• **Provided information**:

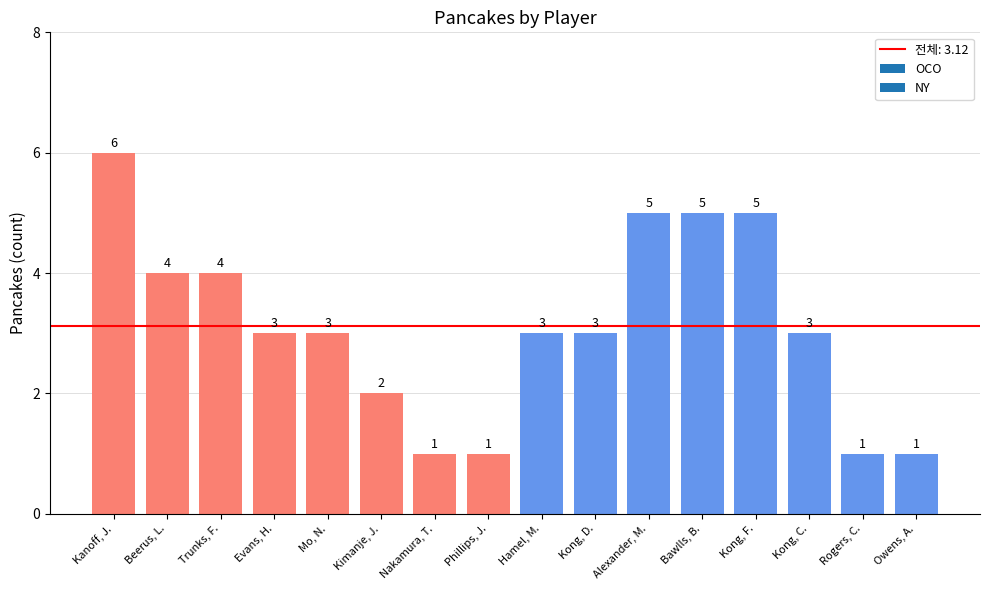

What is the maximum value shown in the chart?

6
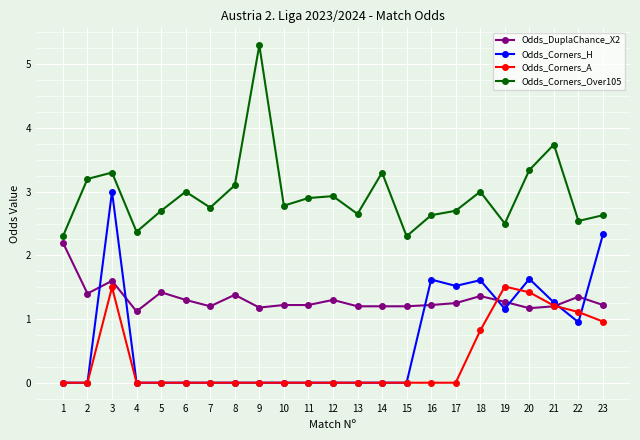

How many lines are shown in the chart?

4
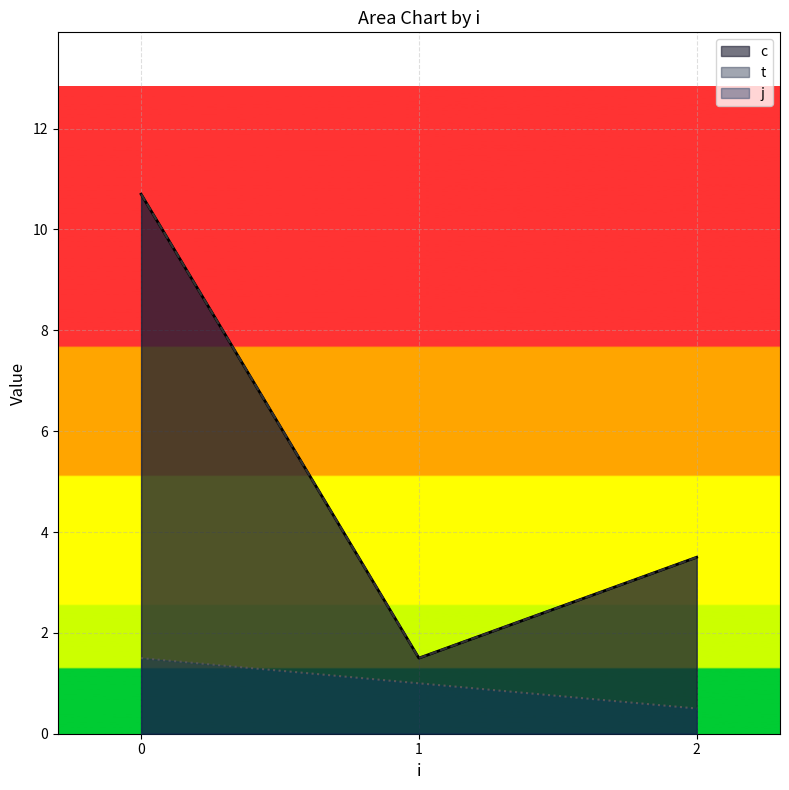

What is the sum of all j values?

3.0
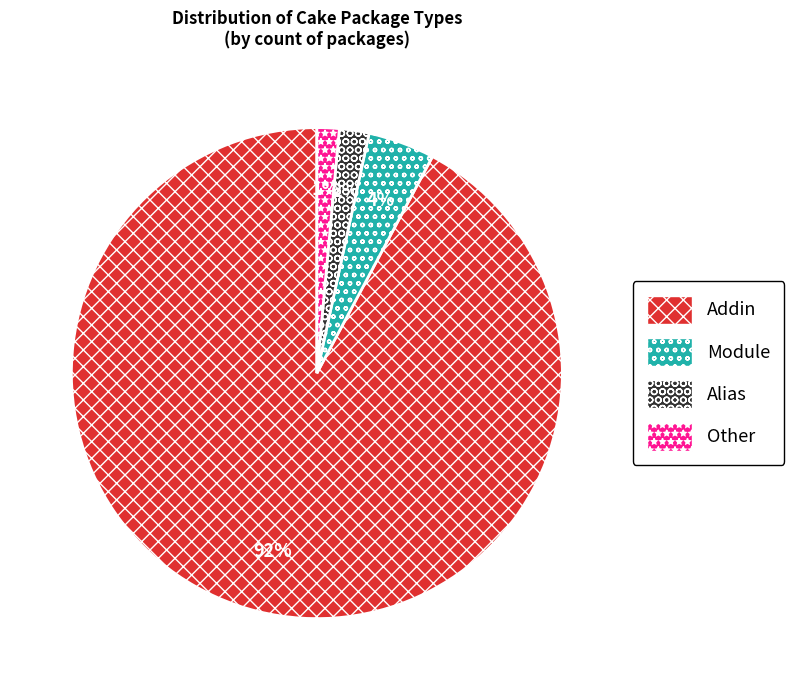

Do Addin and Module together represent more than half of the pie?

Yes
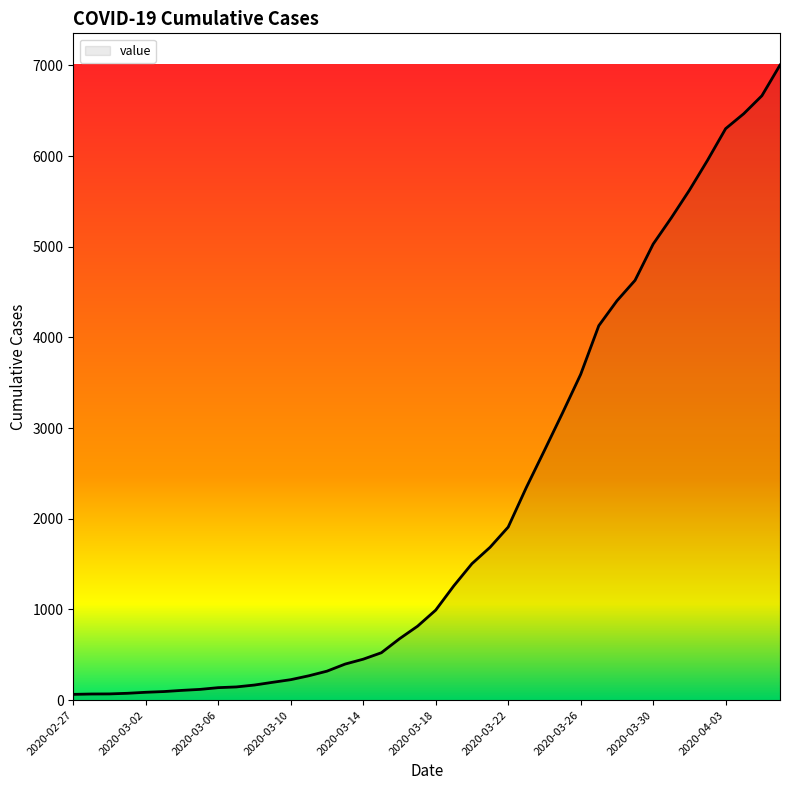

What is the maximum value shown in the chart?

7004.0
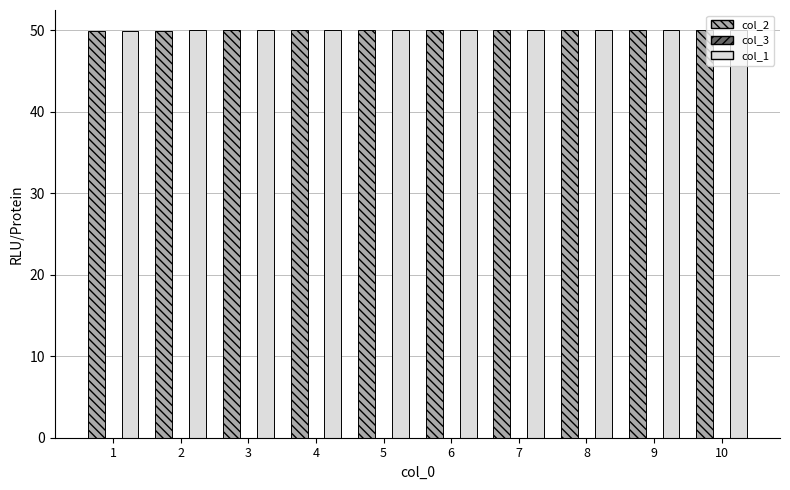

What is the highest value of the col_1 series?

50.0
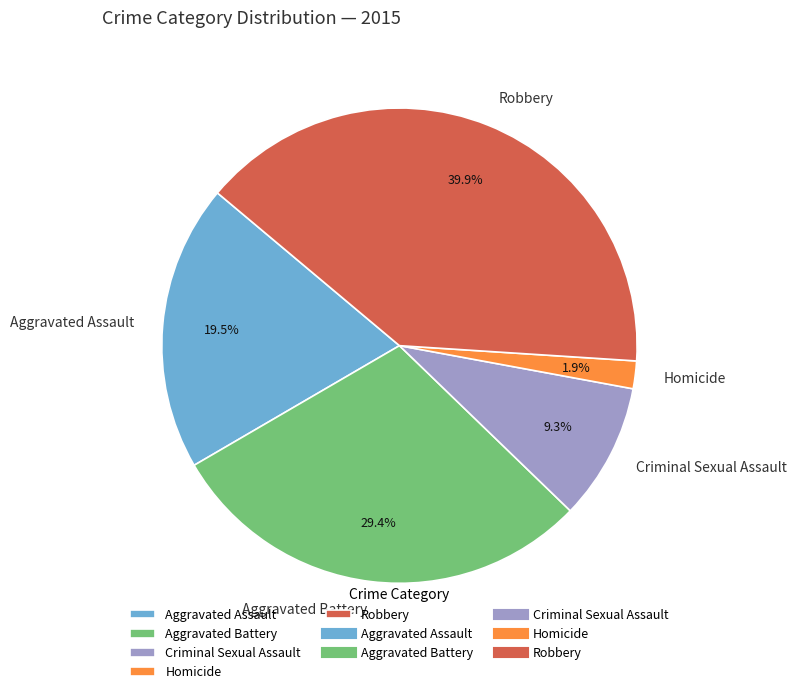

To the nearest percent, what is the difference between the largest and smallest slice percentages?

38%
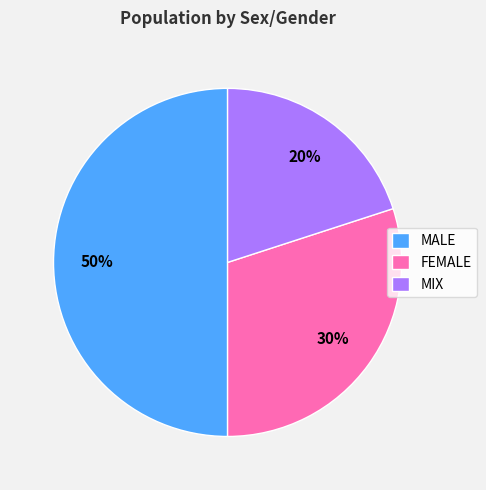

Rank the categories by value from highest to lowest.

MALE, FEMALE, MIX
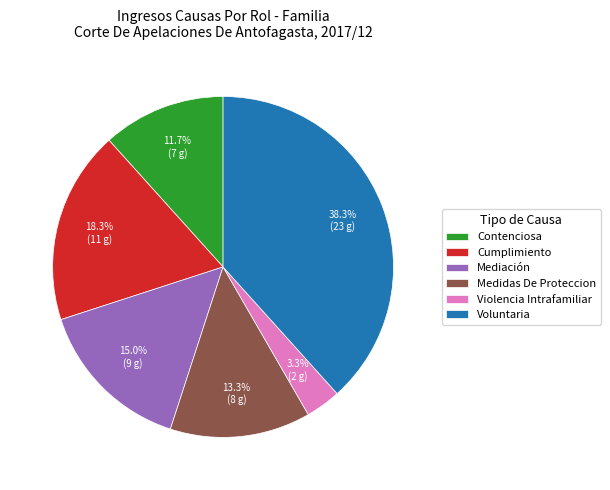

What is the ratio of the value at Cumplimiento to the value at Contenciosa?

1.6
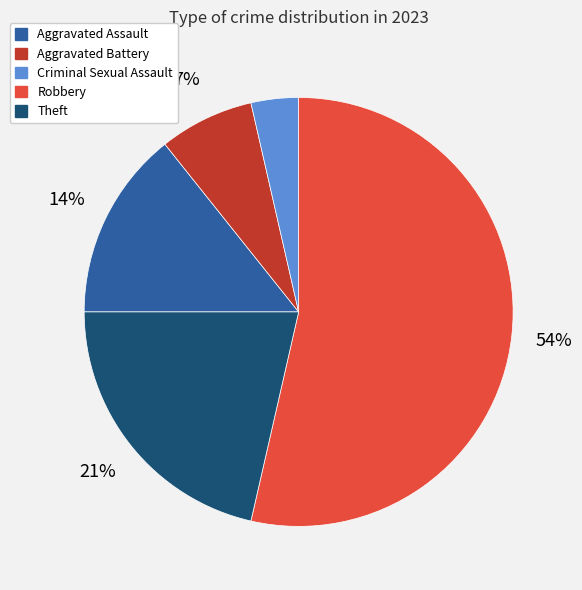

Which category has the smallest portion of the pie?

Criminal Sexual Assault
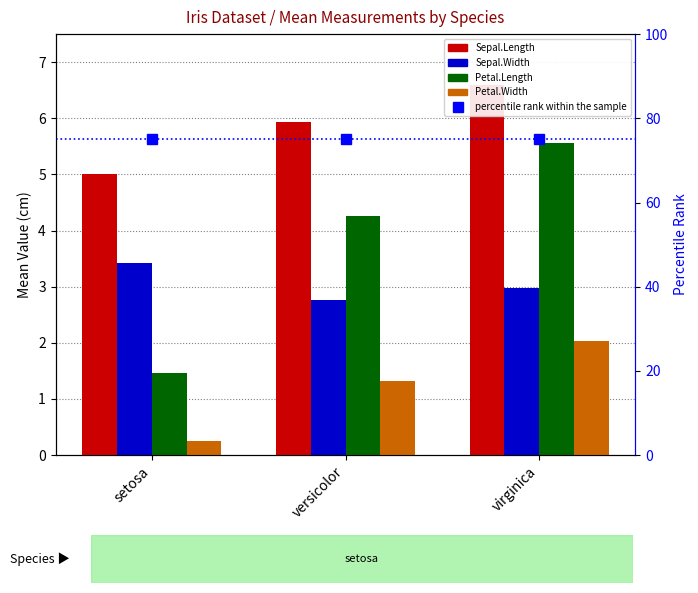

Is it true that Sepal.Length equals 9.7 at versicolor?

False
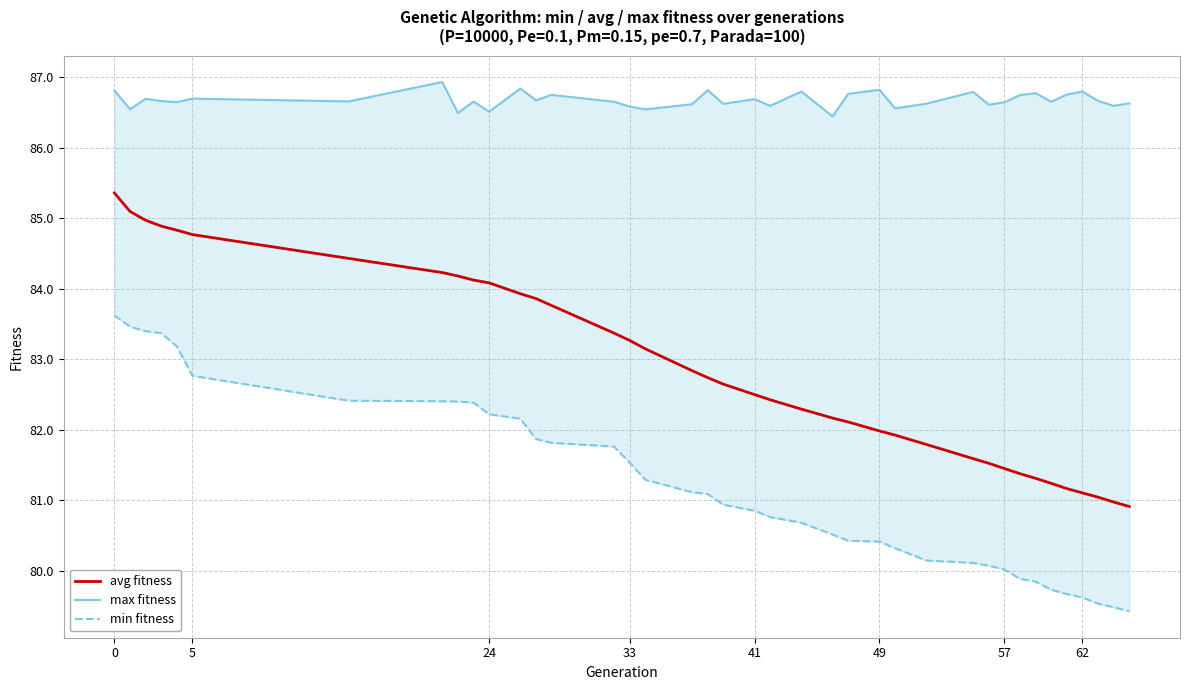

True or false: max fitness and min fitness cross at least once.

False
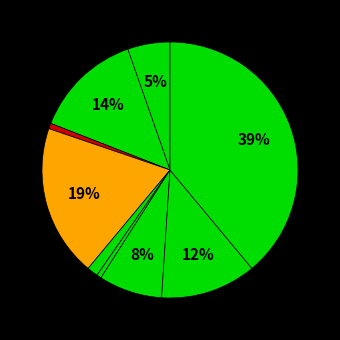

How many slices are in this pie chart?

9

• **Problem to work on**: Pick out every line in the records above that contains the word "highest", and copy each one.

• **Answer box**:
What is the highest value of the col_1 series?
Rank the categories by value from highest to lowest.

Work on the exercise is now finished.